TO-DO ITEM → Nothing but the exact lines from the one containing "PHOMP1: 5 -> 4" through the last line of the records below belongs in your answer.

Revision comparison data →
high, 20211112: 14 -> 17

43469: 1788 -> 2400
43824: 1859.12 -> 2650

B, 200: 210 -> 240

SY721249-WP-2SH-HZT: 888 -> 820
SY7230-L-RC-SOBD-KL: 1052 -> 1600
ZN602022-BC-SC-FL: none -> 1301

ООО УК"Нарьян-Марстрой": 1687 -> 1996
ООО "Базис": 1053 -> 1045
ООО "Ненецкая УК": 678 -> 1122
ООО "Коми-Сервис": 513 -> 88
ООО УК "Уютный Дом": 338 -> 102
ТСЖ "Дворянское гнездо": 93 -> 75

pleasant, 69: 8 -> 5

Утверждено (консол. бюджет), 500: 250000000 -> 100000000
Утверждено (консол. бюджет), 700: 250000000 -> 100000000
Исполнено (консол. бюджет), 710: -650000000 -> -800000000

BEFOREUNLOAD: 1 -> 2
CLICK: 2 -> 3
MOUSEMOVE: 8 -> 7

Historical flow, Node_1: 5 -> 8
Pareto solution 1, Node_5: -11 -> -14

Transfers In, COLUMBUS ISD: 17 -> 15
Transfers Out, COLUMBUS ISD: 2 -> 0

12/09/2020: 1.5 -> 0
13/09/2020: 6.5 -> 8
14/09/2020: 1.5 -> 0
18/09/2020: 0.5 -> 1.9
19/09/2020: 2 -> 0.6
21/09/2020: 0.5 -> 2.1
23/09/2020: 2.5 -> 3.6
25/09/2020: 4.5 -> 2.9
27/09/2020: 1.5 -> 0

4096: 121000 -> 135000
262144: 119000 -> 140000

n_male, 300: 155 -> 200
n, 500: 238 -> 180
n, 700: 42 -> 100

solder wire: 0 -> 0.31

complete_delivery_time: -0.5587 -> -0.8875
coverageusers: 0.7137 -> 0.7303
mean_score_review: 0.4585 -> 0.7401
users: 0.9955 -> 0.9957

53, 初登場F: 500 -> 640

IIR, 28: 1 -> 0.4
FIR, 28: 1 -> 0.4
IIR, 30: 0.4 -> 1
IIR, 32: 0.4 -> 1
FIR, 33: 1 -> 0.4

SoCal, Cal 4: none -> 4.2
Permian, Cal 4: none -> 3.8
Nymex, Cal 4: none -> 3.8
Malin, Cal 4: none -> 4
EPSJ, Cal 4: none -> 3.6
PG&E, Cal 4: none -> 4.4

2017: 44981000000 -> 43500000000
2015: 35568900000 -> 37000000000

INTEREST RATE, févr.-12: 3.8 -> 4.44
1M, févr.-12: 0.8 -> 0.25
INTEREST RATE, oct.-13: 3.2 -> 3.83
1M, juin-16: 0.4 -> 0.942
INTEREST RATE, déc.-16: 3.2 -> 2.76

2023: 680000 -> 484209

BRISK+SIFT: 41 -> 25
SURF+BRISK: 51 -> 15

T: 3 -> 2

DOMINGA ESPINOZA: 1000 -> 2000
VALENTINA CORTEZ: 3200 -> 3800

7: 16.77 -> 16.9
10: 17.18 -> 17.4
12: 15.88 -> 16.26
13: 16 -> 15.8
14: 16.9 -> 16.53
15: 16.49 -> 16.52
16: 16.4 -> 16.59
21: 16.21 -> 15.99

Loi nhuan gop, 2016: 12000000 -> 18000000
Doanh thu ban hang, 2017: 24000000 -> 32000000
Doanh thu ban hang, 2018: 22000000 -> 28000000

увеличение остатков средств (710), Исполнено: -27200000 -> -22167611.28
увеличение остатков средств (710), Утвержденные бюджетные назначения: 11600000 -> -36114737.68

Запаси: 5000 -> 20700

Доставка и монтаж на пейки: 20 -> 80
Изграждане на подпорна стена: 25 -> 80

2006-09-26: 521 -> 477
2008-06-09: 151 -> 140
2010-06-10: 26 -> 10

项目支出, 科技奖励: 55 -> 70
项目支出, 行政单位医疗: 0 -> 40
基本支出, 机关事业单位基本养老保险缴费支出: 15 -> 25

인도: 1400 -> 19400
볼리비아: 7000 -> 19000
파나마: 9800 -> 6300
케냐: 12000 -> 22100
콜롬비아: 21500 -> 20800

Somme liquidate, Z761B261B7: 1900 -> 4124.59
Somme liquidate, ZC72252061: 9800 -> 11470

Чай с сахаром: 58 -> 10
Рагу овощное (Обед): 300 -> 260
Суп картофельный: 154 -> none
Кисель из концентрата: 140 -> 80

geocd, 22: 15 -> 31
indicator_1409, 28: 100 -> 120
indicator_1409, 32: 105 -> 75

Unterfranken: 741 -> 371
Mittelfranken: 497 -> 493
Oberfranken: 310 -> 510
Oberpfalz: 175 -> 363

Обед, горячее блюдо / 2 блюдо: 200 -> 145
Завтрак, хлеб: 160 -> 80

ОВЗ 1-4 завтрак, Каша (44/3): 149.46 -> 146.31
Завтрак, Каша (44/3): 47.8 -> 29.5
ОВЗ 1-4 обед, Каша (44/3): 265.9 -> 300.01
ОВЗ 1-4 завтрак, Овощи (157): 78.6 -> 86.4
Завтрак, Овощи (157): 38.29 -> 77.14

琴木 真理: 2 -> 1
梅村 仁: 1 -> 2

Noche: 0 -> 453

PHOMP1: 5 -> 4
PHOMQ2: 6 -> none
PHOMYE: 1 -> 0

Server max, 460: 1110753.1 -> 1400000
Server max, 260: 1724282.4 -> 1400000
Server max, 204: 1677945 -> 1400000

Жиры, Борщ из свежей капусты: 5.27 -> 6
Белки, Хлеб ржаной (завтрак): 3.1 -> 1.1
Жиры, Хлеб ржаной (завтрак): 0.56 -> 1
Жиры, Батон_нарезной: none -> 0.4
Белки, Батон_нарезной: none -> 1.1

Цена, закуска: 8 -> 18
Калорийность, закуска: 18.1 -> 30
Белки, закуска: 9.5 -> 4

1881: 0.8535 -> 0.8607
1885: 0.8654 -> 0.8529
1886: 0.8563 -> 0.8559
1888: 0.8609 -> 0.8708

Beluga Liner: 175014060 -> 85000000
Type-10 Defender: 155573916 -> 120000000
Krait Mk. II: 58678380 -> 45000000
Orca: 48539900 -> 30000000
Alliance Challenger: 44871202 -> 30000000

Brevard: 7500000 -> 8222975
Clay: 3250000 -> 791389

ANSWER SECTION →
PHOMP1: 5 -> 4
PHOMQ2: 6 -> none
PHOMYE: 1 -> 0

Server max, 460: 1110753.1 -> 1400000
Server max, 260: 1724282.4 -> 1400000
Server max, 204: 1677945 -> 1400000

Жиры, Борщ из свежей капусты: 5.27 -> 6
Белки, Хлеб ржаной (завтрак): 3.1 -> 1.1
Жиры, Хлеб ржаной (завтрак): 0.56 -> 1
Жиры, Батон_нарезной: none -> 0.4
Белки, Батон_нарезной: none -> 1.1

Цена, закуска: 8 -> 18
Калорийность, закуска: 18.1 -> 30
Белки, закуска: 9.5 -> 4

1881: 0.8535 -> 0.8607
1885: 0.8654 -> 0.8529
1886: 0.8563 -> 0.8559
1888: 0.8609 -> 0.8708

Beluga Liner: 175014060 -> 85000000
Type-10 Defender: 155573916 -> 120000000
Krait Mk. II: 58678380 -> 45000000
Orca: 48539900 -> 30000000
Alliance Challenger: 44871202 -> 30000000

Brevard: 7500000 -> 8222975
Clay: 3250000 -> 791389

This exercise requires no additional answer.